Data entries
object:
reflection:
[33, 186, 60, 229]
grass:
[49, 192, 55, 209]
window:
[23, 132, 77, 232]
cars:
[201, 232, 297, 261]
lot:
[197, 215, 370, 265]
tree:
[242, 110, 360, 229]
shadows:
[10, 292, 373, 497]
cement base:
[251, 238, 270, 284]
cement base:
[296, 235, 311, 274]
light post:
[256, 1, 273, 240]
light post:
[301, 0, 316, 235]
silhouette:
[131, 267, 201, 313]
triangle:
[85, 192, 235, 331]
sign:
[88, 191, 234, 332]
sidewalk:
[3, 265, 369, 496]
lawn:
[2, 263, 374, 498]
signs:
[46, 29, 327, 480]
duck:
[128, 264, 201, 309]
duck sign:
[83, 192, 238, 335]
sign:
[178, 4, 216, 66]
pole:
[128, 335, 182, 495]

[YOUR GOAL]
Return the data above line for line and unchanged, from the first entry through the last.

[ANSWER SECTION]
object:
reflection:
[33, 186, 60, 229]
grass:
[49, 192, 55, 209]
window:
[23, 132, 77, 232]
cars:
[201, 232, 297, 261]
lot:
[197, 215, 370, 265]
tree:
[242, 110, 360, 229]
shadows:
[10, 292, 373, 497]
cement base:
[251, 238, 270, 284]
cement base:
[296, 235, 311, 274]
light post:
[256, 1, 273, 240]
light post:
[301, 0, 316, 235]
silhouette:
[131, 267, 201, 313]
triangle:
[85, 192, 235, 331]
sign:
[88, 191, 234, 332]
sidewalk:
[3, 265, 369, 496]
lawn:
[2, 263, 374, 498]
signs:
[46, 29, 327, 480]
duck:
[128, 264, 201, 309]
duck sign:
[83, 192, 238, 335]
sign:
[178, 4, 216, 66]
pole:
[128, 335, 182, 495]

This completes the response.